==== Ítems del ejercicio
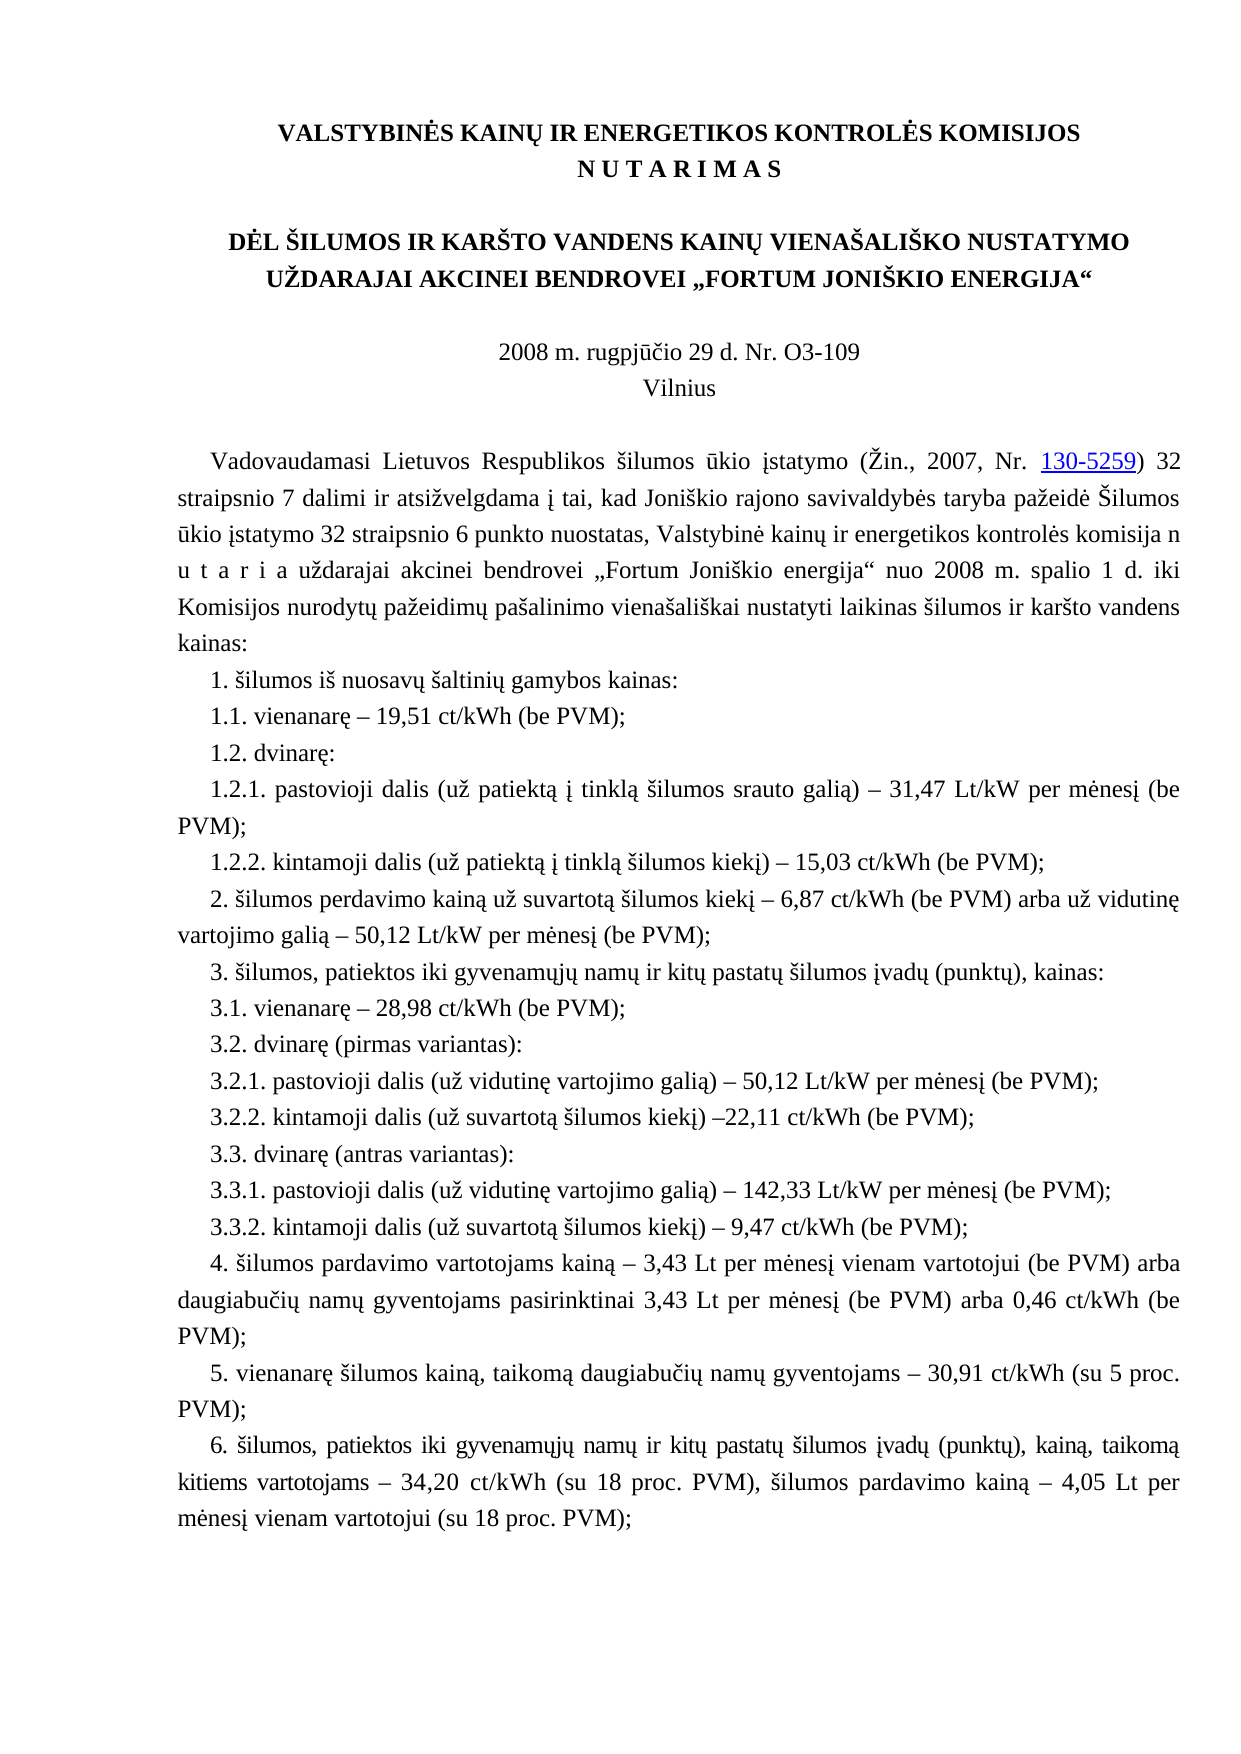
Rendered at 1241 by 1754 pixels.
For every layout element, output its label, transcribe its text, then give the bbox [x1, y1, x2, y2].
========
==== Ítems del ejercicio
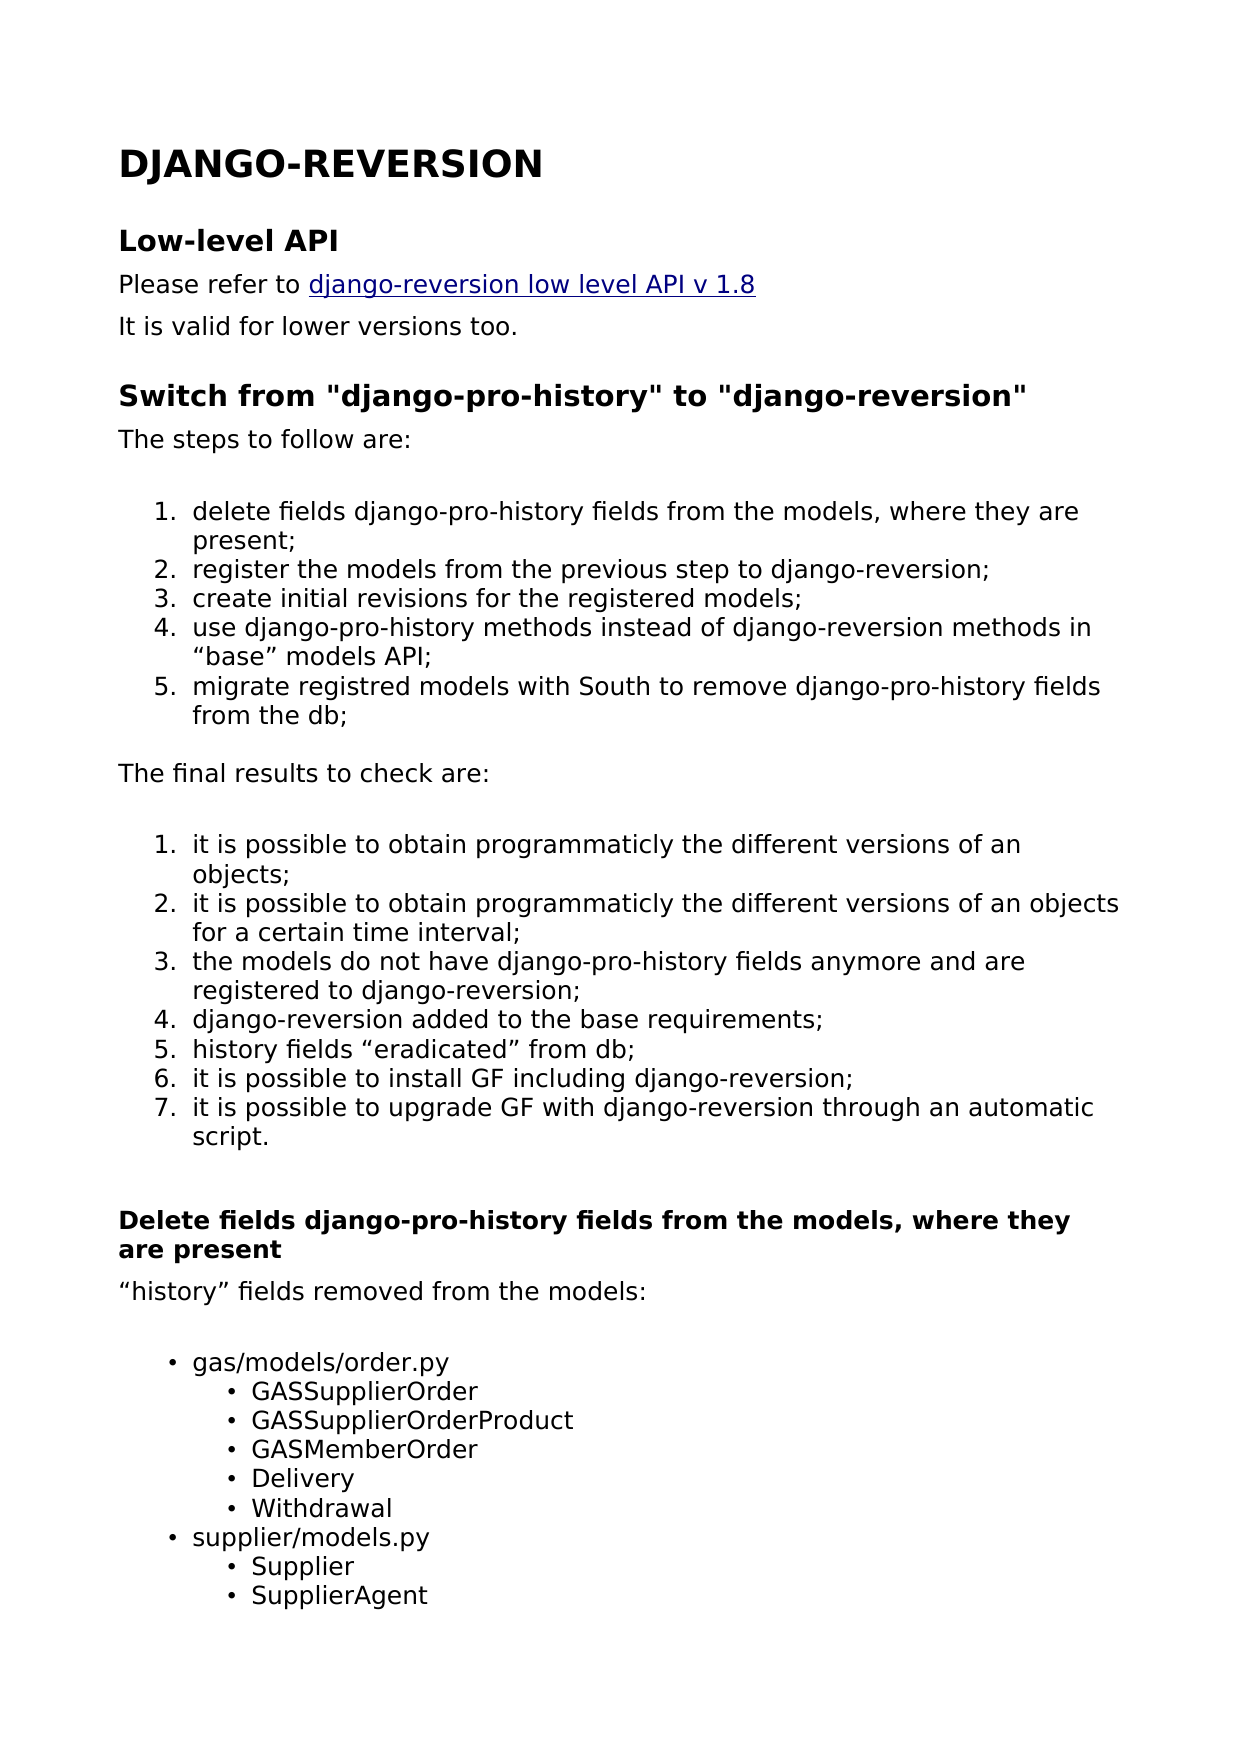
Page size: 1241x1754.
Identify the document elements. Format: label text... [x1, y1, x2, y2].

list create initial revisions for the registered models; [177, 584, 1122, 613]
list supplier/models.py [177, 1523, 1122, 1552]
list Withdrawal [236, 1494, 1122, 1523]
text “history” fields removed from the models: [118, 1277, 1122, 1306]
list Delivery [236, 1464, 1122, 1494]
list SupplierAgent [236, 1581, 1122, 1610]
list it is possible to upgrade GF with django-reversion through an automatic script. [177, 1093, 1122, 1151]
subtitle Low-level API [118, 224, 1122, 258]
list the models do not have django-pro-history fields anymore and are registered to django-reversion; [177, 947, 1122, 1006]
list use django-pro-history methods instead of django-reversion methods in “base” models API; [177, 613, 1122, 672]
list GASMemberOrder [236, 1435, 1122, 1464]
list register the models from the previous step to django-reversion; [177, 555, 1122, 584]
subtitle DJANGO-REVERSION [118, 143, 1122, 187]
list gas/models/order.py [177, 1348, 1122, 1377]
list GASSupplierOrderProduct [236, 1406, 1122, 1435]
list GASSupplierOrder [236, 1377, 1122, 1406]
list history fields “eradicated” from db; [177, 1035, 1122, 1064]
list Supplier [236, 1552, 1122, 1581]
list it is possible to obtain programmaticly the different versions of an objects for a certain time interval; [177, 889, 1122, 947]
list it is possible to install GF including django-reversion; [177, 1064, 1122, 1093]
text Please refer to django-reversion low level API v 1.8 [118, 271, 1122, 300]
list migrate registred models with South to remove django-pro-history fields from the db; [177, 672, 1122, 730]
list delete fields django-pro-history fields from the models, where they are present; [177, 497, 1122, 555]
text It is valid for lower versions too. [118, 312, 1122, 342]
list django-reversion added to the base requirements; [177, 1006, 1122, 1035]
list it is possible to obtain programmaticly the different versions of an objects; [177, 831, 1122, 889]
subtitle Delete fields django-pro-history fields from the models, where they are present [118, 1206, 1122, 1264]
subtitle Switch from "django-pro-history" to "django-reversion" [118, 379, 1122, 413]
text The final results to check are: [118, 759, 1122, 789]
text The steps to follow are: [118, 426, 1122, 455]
========
● **Instrucción dada**
Pon en una lista JSON de cadenas las líneas que van desde la que contiene "Rendered at 1241 by 1754 pixels." hasta la que contiene "For every layout", ambas incluidas. Usa una cadena por línea y omite las líneas en blanco.

● **La respuesta**
[
  "Rendered at 1241 by 1754 pixels.",
  "For every layout element, output its label, transcribe its text, then give the bbox [x1, y1, x2, y2]."
]